**EXERCISE DETAILS**
In the prison account below, shorten the paragraph that begins "I got up the following morning" while keeping its main facts.

TEXT PASSAGE Block Start

Medical Issues (Part 3 by Lifer Renee)
Renee – Only a teenager, she received a 60-year sentence. Now 16 years in, Renee is writing from Perryville prison in Goodyear, Arizona, providing a rare and unique insight into a women's prison.
Three weeks later, Ms. G came to my cell door. “You have provider line tomorrow at noon. Can you sign here?”
I jumped up off my bunk, my mouth instantly dry, stomach in knots. I signed. “Thanks, Ms. G.”
I got up the following morning with questions running through my mind. I made a mental list of everything. 4am to noon was painfully long as if I were sleep walking through the day. Having not worked in a week, I spent my day on the yard, vaguely listening to all of the bitching and moaning about how bad prison life sucks.
“Lock down!” an officer yelled, stopping the bitching.
I walked to my cell. Hearing the door click behind me, alone in my cell, I once again stared at the four walls and paced the concrete floor.

TEXT PASSAGE Block End
GIVEN RECORDS Block Start

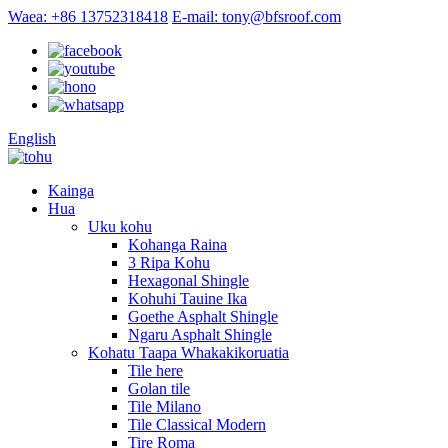
Waea: +86 13752318418
E-mail: tony@bfsroof.com
English
Kainga
Hua
Uku kohu
Kohanga Raina
3 Ripa Kohu
Hexagonal Shingle
Kohuhi Tauine Ika
Goethe Asphalt Shingle
Ngaru Asphalt Shingle
Kohatu Taapa Whakakikoruatia
Tile here
Golan tile
Tile Milano
Tile Classical Modern
Tire Roma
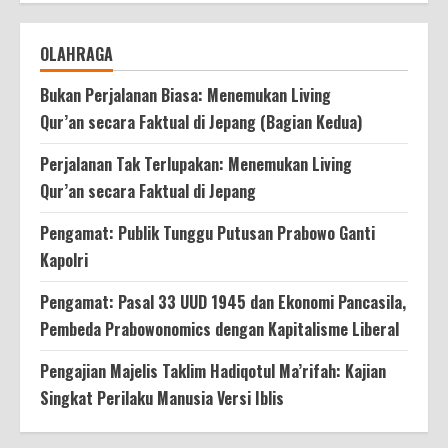
OLAHRAGA
Bukan Perjalanan Biasa: Menemukan Living
Qur’an secara Faktual di Jepang (Bagian Kedua)
Perjalanan Tak Terlupakan: Menemukan Living
Qur’an secara Faktual di Jepang
Pengamat: Publik Tunggu Putusan Prabowo Ganti
Kapolri
Pengamat: Pasal 33 UUD 1945 dan Ekonomi Pancasila,
Pembeda Prabowonomics dengan Kapitalisme Liberal
Pengajian Majelis Taklim Hadiqotul Ma’rifah: Kajian
Singkat Perilaku Manusia Versi Iblis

GIVEN RECORDS Block End

**RESULT OF THIS EXERCISE**
The next morning I woke with questions racing through my mind and mentally listed them all. The hours from 4am to noon dragged as if I were sleepwalking. Not having worked in a week, I spent the day on the yard, half-listening to others complain about how bad prison life is.